━━ DATA SHOWN
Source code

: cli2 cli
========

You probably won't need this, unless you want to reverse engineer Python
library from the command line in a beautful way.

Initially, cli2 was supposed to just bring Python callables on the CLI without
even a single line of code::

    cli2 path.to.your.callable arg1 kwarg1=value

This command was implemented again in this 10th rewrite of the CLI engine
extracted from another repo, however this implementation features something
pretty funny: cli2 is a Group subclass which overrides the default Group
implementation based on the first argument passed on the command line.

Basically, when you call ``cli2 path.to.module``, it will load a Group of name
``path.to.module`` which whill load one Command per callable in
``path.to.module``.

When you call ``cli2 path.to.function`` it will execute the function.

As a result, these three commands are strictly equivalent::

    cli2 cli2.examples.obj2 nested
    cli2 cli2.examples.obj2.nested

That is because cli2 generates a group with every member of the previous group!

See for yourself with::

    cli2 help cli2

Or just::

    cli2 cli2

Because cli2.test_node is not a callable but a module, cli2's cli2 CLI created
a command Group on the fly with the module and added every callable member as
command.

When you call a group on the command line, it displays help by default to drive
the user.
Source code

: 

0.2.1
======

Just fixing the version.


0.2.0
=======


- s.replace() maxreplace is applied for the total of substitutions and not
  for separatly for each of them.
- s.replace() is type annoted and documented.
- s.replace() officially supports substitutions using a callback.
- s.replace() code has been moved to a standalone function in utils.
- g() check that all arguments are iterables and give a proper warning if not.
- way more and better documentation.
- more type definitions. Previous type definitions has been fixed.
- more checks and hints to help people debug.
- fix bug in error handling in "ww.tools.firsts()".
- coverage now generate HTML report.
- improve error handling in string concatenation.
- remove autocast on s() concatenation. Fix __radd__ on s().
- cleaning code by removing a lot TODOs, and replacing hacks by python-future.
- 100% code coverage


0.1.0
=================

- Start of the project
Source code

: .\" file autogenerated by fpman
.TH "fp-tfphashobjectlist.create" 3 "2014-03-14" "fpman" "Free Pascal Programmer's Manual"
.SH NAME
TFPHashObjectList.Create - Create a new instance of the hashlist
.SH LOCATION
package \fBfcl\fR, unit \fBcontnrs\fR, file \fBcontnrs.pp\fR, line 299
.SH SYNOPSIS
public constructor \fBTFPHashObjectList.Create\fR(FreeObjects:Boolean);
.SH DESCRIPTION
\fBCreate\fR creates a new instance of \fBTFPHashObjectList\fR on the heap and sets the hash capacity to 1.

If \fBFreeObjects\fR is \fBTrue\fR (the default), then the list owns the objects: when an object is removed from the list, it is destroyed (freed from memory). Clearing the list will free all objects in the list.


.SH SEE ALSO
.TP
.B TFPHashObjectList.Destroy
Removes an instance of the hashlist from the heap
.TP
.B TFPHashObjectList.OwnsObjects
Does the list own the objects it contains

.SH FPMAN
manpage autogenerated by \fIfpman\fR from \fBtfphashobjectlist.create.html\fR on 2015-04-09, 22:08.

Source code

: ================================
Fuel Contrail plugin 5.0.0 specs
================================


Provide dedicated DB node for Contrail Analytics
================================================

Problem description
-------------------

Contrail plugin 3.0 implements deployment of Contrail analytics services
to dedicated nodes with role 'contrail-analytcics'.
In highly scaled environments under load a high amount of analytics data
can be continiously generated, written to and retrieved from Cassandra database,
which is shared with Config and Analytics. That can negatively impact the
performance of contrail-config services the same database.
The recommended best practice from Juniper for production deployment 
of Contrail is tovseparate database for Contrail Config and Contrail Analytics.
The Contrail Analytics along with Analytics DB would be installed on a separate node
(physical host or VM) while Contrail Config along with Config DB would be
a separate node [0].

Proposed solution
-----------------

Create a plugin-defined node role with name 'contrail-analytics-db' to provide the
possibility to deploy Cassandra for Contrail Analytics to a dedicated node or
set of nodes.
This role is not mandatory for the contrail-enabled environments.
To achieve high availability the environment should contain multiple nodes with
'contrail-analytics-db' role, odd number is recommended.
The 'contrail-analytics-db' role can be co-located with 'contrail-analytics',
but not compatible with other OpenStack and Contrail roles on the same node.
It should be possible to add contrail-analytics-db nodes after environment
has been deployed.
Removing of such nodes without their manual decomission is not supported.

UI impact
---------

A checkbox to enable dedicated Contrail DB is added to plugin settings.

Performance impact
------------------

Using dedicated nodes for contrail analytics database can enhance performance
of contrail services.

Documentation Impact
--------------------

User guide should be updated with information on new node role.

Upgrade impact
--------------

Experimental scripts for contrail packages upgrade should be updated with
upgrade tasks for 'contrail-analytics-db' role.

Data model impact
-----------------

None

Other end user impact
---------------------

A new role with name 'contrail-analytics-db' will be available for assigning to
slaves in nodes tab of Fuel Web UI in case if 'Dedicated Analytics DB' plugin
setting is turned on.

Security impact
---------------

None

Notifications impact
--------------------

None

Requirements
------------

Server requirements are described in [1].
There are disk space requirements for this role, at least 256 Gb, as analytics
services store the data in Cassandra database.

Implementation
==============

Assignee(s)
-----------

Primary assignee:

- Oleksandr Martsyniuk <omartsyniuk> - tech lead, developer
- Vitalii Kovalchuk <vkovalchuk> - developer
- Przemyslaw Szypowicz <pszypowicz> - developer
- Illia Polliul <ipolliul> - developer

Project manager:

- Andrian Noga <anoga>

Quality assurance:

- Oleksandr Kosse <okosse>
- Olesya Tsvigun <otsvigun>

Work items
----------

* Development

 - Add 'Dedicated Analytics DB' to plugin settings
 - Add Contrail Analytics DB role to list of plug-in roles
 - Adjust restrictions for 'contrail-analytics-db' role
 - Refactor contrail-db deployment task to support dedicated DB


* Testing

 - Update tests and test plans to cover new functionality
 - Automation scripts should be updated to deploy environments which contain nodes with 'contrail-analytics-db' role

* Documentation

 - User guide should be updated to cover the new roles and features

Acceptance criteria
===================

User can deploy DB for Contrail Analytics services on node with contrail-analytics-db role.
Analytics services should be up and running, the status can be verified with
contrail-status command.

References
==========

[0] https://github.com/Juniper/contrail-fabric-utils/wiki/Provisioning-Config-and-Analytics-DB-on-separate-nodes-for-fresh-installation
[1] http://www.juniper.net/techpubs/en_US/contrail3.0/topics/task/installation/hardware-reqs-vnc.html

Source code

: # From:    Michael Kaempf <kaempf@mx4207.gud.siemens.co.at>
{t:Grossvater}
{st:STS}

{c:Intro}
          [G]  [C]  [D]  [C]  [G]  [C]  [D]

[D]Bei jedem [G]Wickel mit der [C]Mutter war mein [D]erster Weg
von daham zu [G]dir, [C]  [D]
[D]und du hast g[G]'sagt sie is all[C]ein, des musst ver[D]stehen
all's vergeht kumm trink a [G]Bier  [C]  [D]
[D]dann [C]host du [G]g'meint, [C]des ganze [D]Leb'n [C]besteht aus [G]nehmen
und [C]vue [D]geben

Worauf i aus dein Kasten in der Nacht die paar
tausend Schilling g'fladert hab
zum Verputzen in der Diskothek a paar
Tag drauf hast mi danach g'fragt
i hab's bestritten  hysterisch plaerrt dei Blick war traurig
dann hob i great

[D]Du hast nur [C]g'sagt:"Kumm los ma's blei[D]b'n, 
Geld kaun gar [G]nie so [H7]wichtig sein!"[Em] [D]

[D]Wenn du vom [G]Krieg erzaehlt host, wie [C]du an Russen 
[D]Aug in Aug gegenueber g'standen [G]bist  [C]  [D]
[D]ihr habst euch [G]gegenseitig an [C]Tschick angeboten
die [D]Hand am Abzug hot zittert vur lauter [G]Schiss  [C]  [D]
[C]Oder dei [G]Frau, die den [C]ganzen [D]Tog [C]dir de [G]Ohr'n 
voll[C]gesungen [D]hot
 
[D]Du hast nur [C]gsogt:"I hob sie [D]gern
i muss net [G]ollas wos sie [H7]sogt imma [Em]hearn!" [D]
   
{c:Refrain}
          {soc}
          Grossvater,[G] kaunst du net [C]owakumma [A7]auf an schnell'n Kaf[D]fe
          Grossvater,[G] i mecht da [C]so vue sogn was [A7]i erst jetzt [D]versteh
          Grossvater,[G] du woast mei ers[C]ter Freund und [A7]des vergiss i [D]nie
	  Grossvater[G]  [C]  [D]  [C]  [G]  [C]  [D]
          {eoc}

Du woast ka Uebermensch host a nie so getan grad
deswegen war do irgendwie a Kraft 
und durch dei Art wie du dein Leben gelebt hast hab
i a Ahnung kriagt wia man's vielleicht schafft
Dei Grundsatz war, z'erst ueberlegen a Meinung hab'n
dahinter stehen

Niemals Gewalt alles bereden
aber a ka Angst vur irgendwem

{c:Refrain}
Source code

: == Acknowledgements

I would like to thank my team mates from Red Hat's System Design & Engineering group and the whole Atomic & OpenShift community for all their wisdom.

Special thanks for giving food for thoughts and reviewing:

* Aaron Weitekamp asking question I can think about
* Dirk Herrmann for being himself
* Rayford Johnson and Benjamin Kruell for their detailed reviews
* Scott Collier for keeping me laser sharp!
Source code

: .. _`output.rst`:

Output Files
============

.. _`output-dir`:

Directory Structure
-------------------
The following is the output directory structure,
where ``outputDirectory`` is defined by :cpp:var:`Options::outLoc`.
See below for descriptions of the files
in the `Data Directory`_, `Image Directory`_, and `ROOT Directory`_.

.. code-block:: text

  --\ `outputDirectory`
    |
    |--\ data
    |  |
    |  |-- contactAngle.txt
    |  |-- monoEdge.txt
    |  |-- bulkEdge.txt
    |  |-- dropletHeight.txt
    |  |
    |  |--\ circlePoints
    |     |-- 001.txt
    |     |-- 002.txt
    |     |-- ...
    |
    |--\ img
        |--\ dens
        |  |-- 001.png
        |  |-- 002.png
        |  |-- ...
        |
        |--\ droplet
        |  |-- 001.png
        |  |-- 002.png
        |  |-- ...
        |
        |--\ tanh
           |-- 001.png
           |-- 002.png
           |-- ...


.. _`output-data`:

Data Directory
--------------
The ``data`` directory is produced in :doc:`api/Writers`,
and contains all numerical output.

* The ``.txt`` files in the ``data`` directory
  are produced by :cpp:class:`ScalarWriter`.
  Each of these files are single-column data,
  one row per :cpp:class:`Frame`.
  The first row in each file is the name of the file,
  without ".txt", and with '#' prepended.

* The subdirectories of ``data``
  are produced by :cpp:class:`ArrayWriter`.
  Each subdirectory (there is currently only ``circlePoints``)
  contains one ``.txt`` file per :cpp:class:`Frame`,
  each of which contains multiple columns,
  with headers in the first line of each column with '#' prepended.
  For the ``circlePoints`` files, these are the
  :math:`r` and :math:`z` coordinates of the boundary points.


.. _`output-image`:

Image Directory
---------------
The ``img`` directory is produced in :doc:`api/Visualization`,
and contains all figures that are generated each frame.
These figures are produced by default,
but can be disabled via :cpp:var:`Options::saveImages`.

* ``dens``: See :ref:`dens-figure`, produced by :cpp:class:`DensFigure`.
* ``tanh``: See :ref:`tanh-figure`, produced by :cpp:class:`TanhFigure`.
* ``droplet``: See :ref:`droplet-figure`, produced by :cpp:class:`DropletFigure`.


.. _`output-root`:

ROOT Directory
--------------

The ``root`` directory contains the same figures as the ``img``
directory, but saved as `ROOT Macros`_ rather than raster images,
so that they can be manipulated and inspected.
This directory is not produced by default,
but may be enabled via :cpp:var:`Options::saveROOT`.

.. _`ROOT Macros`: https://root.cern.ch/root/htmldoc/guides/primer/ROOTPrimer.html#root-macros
━━━━
TASK TO CARRY OUT: If a line in the records contains the string "autogenerated", copy it out.

EXERCISE SOLUTION:
: .\" file autogenerated by fpman
manpage autogenerated by \fIfpman\fR from \fBtfphashobjectlist.create.html\fR on 2015-04-09, 22:08.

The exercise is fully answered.